Pragmatism in medical education research offers substantive advantages for addressing complex, socially embedded phenomena. By prioritizing research question requirements over paradigmatic fidelity, researchers gain access to expanded methodological repertoires. The framework dissolves artificial constraints imposed by the qualitative-quantitative dualism, enabling researchers to leverage the convergence and corroboration of findings across methodological approaches. This flexibility proves particularly valuable for educational research wherein phenomena are simultaneously measurable and interpretively rich, context-dependent and potentially generalizable. The pragmatist stance permits epistemologically hybrid designs without requiring researchers to pledge allegiance to broader philosophical doctrines, though such philosophical grounding remains available for those who seek it.

Adoption of pragmatist methodological approaches may enhance the field's capacity to generate nuanced, comprehensive understandings of medical education processes and outcomes.
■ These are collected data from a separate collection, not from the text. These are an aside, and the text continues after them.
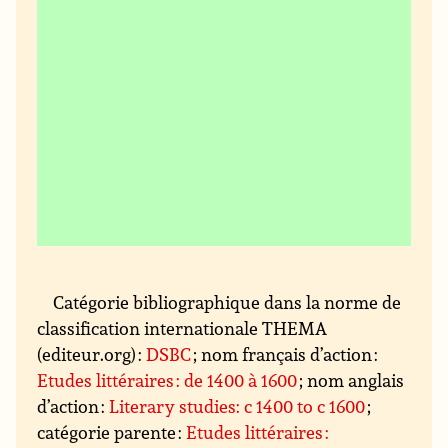
Catégorie bibliographique dans la norme de
classification internationale THEMA
(editeur.org) :
DSBC
; nom français d’action :
Etudes littéraires : de 1400 à 1600
; nom anglais
d’action :
Literary studies: c 1400 to c 1600
;
catégorie parente :
Etudes littéraires :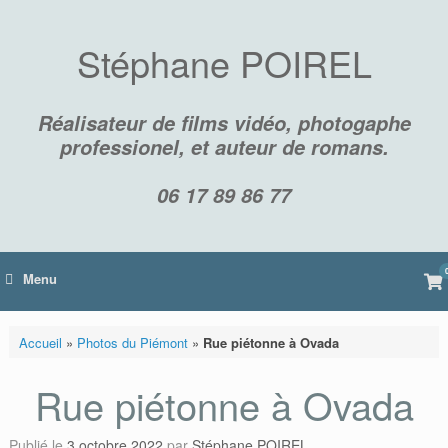
Skip
to
content
Stéphane POIREL
Réalisateur de films vidéo, photogaphe
professionel, et auteur de romans.
06 17 89 86 77
Vi
Menu
sh
car
Accueil
»
Photos du Piémont
»
Rue piétonne à Ovada
Rue piétonne à Ovada
Publié le
3 octobre 2022
par
Stéphane POIREL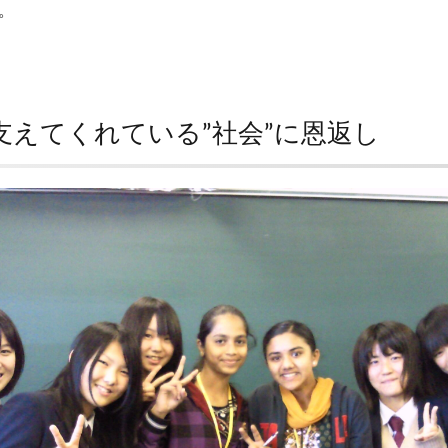
。
支えてくれている”社会”に恩返し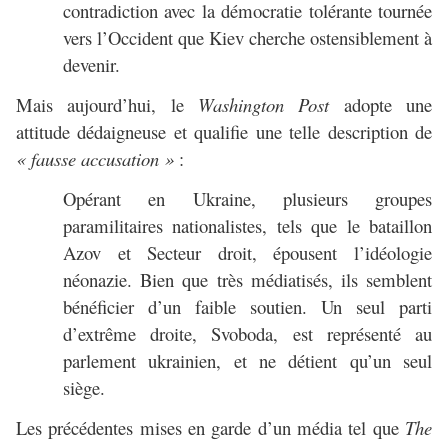
contradiction avec la démocratie tolérante tournée
vers l’Occident que Kiev cherche ostensiblement à
devenir.
Mais aujourd’hui, le
Washington Post
adopte une
attitude dédaigneuse et qualifie une telle description de
« fausse accusation »
:
Opérant en Ukraine, plusieurs groupes
paramilitaires nationalistes, tels que le bataillon
Azov et Secteur droit, épousent l’idéologie
néonazie. Bien que très médiatisés, ils semblent
bénéficier d’un faible soutien. Un seul parti
d’extrême droite, Svoboda, est représenté au
parlement ukrainien, et ne détient qu’un seul
siège.
Les précédentes mises en garde d’un média tel que
The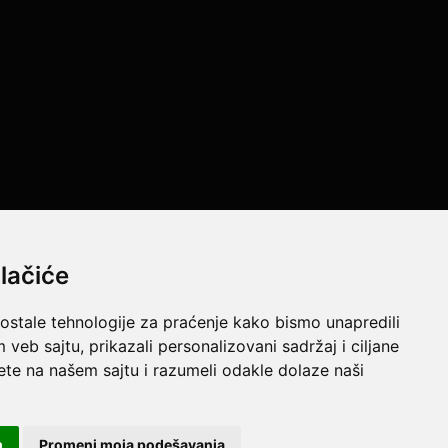
lačiće
 ostale tehnologije za praćenje kako bismo unapredili
e resurse da Vam svi artikli na ovom sajtu budu prikazani sa
veb sajtu, prikazali personalizovani sadržaj i ciljane
jtu u potpunosti ispravne.
sete na našem sajtu i razumeli odakle dolaze naši
m
Promeni moja podešavanja
Powered by
GombaShop™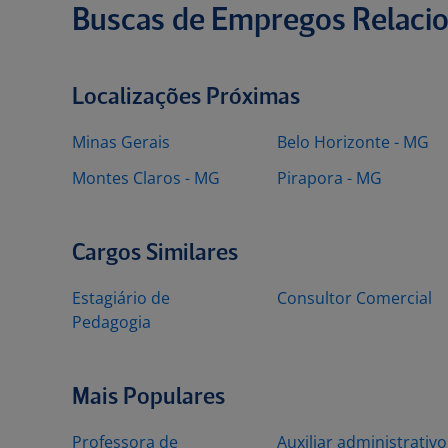
Buscas de Empregos Relaci
Localizações Próximas
Minas Gerais
Belo Horizonte - MG
Montes Claros - MG
Pirapora - MG
Cargos Similares
Estagiário de
Consultor Comercial
Pedagogia
Mais Populares
Professora de
Auxiliar administrativo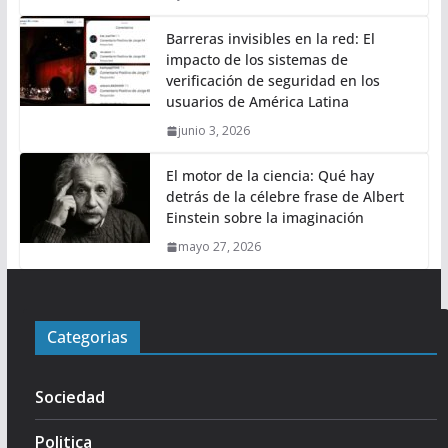
Barreras invisibles en la red: El
impacto de los sistemas de
verificación de seguridad en los
usuarios de América Latina
junio 3, 2026
El motor de la ciencia: Qué hay
detrás de la célebre frase de Albert
Einstein sobre la imaginación
mayo 27, 2026
Categorias
Sociedad
Politica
Rather than operating within enforced paradigmatic silos, the field can selectively integrate approaches suited to specific investigative aims. This reorientation could shift discourse from paradigm justification toward practical problem-solving and methodological defensibility grounded in research objectives. The implications extend beyond individual research projects to institutional and disciplinary cultures; embracing pragmatism may foster greater epistemic pluralism and reduce unproductive polarization between methodological camps.

The pragmatist perspective challenges the assumption that epistemology deterministically dictates methodology, suggesting instead that practical reasoning about research design need not require ideological commitment to particular philosophical traditions. This potentially reduces barriers for researchers seeking integrated approaches while maintaining scientific rigor. For medical education stakeholders and decision-makers, pragmatist research designs offer findings combining statistical generalizability with rich contextual understanding, thereby enhancing both validity and applicability of research to real-world educational settings and policy contexts.

Scope and limitations

This summary is based on the study abstract and available metadata. It does not include a full analysis of the complete paper, supplementary materials, or underlying datasets unless explicitly stated. Findings should be interpreted in the context of the original publication.

Disclosure

  • Research title: When I say … pragmatism
  • Authors: Ghaith Alfakhry, Danica Sims, Ariel Lindorff
  • Institutions: National Institute of Public Administration, University of Johannesburg, University of Oxford
  • Publication date: 2026-03-11
  • DOI: https://doi.org/10.1111/medu.70204
  • OpenAlex record: View
  • Image credit: Photo by cottonbro studio on Pexels (SourceLicense)
  • Disclosure: This post was generated by Claude (Anthropic). The original authors did not write or review this post.